Problem to work on: Put the lines of the listing, from its start through the line containing "Questa, ha annunciato", into a JSON list of strings with one string per line and no blank lines. Exclude the pictures.

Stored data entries

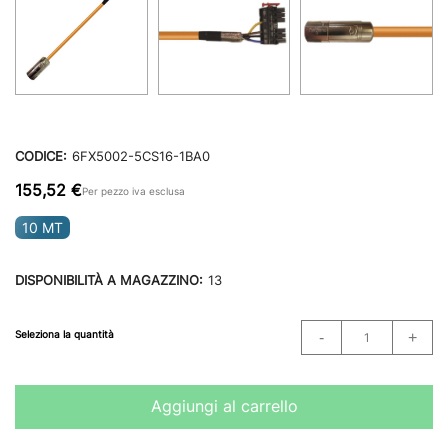
CODICE:
6FX5002-5CS16-1BA0
155,52 €
Per pezzo iva esclusa
10 MT
DISPONIBILITÀ A MAGAZZINO:
13
Seleziona la quantità
Aggiungi al carrello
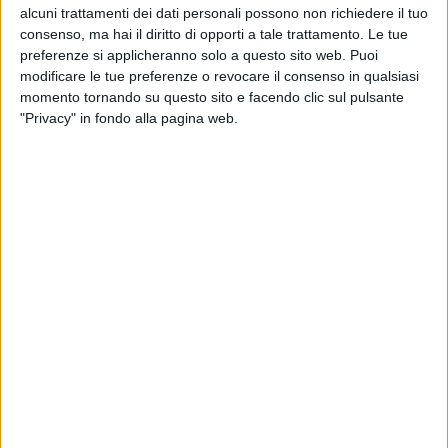
alcuni trattamenti dei dati personali possono non richiedere il tuo
consenso, ma hai il diritto di opporti a tale trattamento. Le tue
preferenze si applicheranno solo a questo sito web. Puoi
modificare le tue preferenze o revocare il consenso in qualsiasi
momento tornando su questo sito e facendo clic sul pulsante
"Privacy" in fondo alla pagina web.
Prosegue la stretta della Commissione Europea su
Temu, iniziata formalmente lo scorso autunno
con
l’avvio di una indagine per verificare eventuali
violazioni del Dsa (Digital Services Act) da parte della
piattaforma cinese.
Questa, ha annunciato nei giorni scorsi Bruxelles, ha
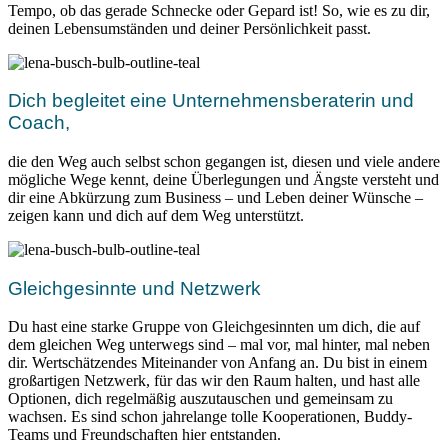
Tempo, ob das gerade Schnecke oder Gepard ist! So, wie es zu dir,
deinen Lebensumständen und deiner Persönlichkeit passt.
Dich begleitet eine Unternehmensberaterin und
Coach,
die den Weg auch selbst schon gegangen ist, diesen und viele andere
mögliche Wege kennt, deine Überlegungen und Ängste versteht und
dir eine Abkürzung zum Business – und Leben deiner Wünsche –
zeigen kann und dich auf dem Weg unterstützt.
Gleichgesinnte und Netzwerk
Du hast eine starke Gruppe von Gleichgesinnten um dich, die auf
dem gleichen Weg unterwegs sind – mal vor, mal hinter, mal neben
dir. Wertschätzendes Miteinander von Anfang an. Du bist in einem
großartigen Netzwerk, für das wir den Raum halten, und hast alle
Optionen, dich regelmäßig auszutauschen und gemeinsam zu
wachsen. Es sind schon jahrelange tolle Kooperationen, Buddy-
Teams und Freundschaften hier entstanden.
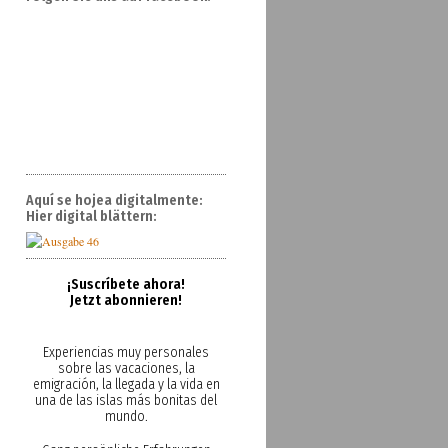
Aquí se hojea digitalmente:
Hier digital blättern:
¡Suscríbete ahora!
Jetzt abonnieren!
Experiencias muy personales
sobre las vacaciones, la
emigración, la llegada y la vida en
una de las islas más bonitas del
mundo.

Reply:
[
  "CODICE:",
  "6FX5002-5CS16-1BA0",
  "155,52 €",
  "Per pezzo iva esclusa",
  "10 MT",
  "DISPONIBILITÀ A MAGAZZINO:",
  "13",
  "Seleziona la quantità",
  "Aggiungi al carrello",
  "alcuni trattamenti dei dati personali possono non richiedere il tuo",
  "consenso, ma hai il diritto di opporti a tale trattamento. Le tue",
  "preferenze si applicheranno solo a questo sito web. Puoi",
  "modificare le tue preferenze o revocare il consenso in qualsiasi",
  "momento tornando su questo sito e facendo clic sul pulsante",
  "\"Privacy\" in fondo alla pagina web.",
  "Prosegue la stretta della Commissione Europea su",
  "Temu, iniziata formalmente lo scorso autunno",
  "con",
  "l’avvio di una indagine per verificare eventuali",
  "violazioni del Dsa (Digital Services Act) da parte della",
  "piattaforma cinese.",
  "Questa, ha annunciato nei giorni scorsi Bruxelles, ha"
]